Morgan is a native Californian, and studied broadcasting at San Francisco State, but she fell in love with filmmaking while studying abroad”Óat the Danish School of Media and Journalism.

 

For her first short film there, she embedded with an all-girls skateboarding team. Morgan recalls sleeping at the skate park and sharing meals with the skaters. By the end of the process, she was hooked.

 

“I hadn’t really picked up a camera before I went overseas,” she said. “But it was there where I thought, ‘Video is for me. This is how I’m able to express myself.'”

 

Embedding with subjects and delving into their lives is a key part of Morgan’s style.

 

“She really thinks the human story is important. She wants to learn about people and she wants to understand their reasoning,” said Casas, her colleague on the Tijuana shoots. “She doesn’t just report what people are doing, but why they are doing it.”

 

If the Danish School of Media and Journalism forged Morgan’s visual storytelling edge, the UC-Berkeley Graduate School of Journalism has honed it. She said the J-School has been an ideal environment for a young journalist.

 

“I feel that we’ve created a really safe place here, to figure out who we are, not only professionally, but who we are as women, as men, as people of color,” Morgan said. “So I’ve found myself in this program.  I’ve found my mission.”

 

Morgan has worked with video instructors Bob Calo and Linda Schacht, who she says made her a more efficient storyteller and helped connect her with opportunities.
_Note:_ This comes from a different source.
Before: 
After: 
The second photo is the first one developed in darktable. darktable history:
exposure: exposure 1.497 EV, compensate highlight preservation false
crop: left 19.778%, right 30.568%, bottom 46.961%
She has since interned at AJ+ and KQED.

 

Indeed, mentors have played important roles throughout her career, Morgan said. In high school, positive feedback on school newspaper stories propelled her forward. At the Danish School of Media and Journalism, Professor Inger Knude Larsen taught her the foundations of video journalism.

 

At KQED News, Morgan found a teacher and guide in J-School alum Adam Grossberg (’13), a web video producer. She said Grossberg helped her create a post-production process and pushed her to pitch and produce videos on a regular basis. Grossberg called Morgan “a natural,” who quickly matched her shooting and editing talents with the KQED newsroom.

 

Morgan credits the practice she got with making her into “a ten-times better shooter, a ten-times better storyteller.”

 

For both Morgan and Grossberg, one piece she produced at KQED stands out, a video piece on a Bay Area program that educates and empowers young African-American men.

 

‘It was super moving” Morgan said. “These young men I was able to give voices to “_ it was amazing. I’m going to cry, thinking about their stories.”

 

According to Bob Calo, a veteran television producer and J-School video teacher, Nailah Morgan shows enormous potential.

 

“With Nailah what you get is energy, curiosity, and the perfect mix of ambition and humbleness,” he said. “And a huge sense of the stories to come.”